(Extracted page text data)
========================================

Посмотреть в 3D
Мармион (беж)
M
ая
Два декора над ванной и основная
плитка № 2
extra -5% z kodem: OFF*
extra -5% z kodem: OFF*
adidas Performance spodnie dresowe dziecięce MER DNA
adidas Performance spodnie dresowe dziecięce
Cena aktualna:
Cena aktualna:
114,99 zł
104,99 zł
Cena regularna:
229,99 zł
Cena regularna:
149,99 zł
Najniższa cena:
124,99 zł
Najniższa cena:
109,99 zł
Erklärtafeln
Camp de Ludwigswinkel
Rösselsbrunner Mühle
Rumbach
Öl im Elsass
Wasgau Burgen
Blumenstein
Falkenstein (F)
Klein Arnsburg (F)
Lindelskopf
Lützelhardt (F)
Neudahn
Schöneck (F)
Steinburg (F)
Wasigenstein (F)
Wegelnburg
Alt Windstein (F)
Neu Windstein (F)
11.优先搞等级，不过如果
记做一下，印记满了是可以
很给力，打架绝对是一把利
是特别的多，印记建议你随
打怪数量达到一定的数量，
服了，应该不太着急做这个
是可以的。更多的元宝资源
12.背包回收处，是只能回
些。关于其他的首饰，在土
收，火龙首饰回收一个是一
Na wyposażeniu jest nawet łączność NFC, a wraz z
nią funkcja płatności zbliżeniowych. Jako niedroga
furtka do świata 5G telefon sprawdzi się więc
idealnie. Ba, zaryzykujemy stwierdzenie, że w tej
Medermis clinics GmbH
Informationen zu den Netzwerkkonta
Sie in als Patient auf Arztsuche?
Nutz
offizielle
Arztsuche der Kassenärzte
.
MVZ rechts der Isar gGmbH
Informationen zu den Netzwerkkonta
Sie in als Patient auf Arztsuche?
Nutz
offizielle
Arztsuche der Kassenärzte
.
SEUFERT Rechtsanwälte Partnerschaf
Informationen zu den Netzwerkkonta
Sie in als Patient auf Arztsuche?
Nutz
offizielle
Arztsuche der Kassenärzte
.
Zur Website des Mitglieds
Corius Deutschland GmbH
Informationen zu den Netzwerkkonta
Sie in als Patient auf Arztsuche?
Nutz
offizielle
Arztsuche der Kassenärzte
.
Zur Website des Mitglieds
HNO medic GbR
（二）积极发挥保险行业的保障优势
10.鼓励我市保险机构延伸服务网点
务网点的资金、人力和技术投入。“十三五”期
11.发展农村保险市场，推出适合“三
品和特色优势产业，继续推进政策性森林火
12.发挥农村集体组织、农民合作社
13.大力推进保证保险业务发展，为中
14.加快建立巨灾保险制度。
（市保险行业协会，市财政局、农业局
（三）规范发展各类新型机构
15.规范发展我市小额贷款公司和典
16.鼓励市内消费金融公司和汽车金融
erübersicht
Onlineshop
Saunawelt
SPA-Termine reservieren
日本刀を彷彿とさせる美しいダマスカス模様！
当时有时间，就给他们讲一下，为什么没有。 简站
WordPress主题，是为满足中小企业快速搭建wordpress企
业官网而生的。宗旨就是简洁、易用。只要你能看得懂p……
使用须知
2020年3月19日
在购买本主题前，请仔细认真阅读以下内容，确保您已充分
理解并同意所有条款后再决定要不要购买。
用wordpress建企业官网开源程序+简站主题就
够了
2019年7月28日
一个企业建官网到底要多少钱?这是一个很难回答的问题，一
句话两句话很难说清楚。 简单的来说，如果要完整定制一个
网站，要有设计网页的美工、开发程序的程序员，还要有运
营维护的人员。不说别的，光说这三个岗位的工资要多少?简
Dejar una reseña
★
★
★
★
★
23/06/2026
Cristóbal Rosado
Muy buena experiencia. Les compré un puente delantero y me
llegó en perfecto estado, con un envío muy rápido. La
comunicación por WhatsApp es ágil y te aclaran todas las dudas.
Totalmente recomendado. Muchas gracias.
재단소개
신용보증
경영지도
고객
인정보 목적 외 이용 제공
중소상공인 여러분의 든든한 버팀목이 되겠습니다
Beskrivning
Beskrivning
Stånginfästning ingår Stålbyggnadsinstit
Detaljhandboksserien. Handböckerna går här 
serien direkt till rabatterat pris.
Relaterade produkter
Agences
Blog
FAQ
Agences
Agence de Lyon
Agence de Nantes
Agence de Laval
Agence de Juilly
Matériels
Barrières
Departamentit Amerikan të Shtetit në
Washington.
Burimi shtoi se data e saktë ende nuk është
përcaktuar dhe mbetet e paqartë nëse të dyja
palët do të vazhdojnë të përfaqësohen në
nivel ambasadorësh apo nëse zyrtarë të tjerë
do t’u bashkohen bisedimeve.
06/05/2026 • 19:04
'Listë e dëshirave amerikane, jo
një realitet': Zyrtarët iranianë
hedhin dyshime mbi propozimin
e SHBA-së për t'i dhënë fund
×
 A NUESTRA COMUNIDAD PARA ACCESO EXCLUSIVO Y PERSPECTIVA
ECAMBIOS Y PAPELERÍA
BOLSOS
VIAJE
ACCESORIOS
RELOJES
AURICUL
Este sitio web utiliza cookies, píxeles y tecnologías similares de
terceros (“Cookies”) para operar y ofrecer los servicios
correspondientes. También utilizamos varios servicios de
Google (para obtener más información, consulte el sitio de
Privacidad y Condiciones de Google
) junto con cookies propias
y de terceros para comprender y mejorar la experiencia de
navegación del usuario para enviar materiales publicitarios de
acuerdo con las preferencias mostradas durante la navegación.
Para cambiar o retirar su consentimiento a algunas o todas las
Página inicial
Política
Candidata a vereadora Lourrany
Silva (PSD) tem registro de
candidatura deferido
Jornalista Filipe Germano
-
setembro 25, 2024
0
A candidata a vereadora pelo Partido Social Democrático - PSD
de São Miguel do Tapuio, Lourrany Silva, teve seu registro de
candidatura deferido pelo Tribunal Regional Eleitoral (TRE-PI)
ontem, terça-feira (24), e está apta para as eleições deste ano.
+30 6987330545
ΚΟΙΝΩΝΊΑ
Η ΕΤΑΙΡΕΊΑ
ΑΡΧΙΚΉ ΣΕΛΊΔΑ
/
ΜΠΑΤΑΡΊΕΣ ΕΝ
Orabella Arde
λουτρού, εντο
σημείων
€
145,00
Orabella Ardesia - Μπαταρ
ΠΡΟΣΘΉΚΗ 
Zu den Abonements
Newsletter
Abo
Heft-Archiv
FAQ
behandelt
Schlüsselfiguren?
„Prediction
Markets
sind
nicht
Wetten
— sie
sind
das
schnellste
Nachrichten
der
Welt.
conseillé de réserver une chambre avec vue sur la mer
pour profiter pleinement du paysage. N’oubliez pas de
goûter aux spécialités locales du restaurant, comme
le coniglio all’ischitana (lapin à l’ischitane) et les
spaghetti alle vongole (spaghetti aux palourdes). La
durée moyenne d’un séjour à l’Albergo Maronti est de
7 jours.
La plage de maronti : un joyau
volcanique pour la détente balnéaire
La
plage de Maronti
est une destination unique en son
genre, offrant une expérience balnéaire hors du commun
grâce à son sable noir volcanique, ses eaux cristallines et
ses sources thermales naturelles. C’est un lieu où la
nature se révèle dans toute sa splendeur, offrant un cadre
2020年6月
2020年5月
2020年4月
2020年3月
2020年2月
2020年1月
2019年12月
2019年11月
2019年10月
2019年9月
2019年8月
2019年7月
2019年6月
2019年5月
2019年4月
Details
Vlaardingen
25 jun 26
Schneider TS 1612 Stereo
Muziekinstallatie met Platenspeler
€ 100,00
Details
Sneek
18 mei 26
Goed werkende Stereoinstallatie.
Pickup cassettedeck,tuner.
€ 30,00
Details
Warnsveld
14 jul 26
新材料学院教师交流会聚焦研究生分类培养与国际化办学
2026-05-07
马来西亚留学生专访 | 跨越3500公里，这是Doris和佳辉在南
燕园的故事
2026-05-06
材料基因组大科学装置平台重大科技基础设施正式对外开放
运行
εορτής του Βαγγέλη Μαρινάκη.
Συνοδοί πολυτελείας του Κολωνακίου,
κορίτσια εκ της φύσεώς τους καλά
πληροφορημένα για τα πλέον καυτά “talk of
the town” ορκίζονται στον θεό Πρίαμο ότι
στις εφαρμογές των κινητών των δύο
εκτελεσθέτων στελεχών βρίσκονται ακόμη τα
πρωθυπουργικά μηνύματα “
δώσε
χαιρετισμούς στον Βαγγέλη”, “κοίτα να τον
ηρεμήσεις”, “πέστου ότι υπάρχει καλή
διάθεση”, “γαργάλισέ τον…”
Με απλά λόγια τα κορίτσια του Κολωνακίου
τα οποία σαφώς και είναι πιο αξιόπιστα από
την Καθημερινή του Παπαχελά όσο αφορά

========================================

■ WHAT TO DO: From the data above, copy each line where the string "nëse" appears.

■ RESULT FOR THIS EXERCISE:
përcaktuar dhe mbetet e paqartë nëse të dyja
nivel ambasadorësh apo nëse zyrtarë të tjerë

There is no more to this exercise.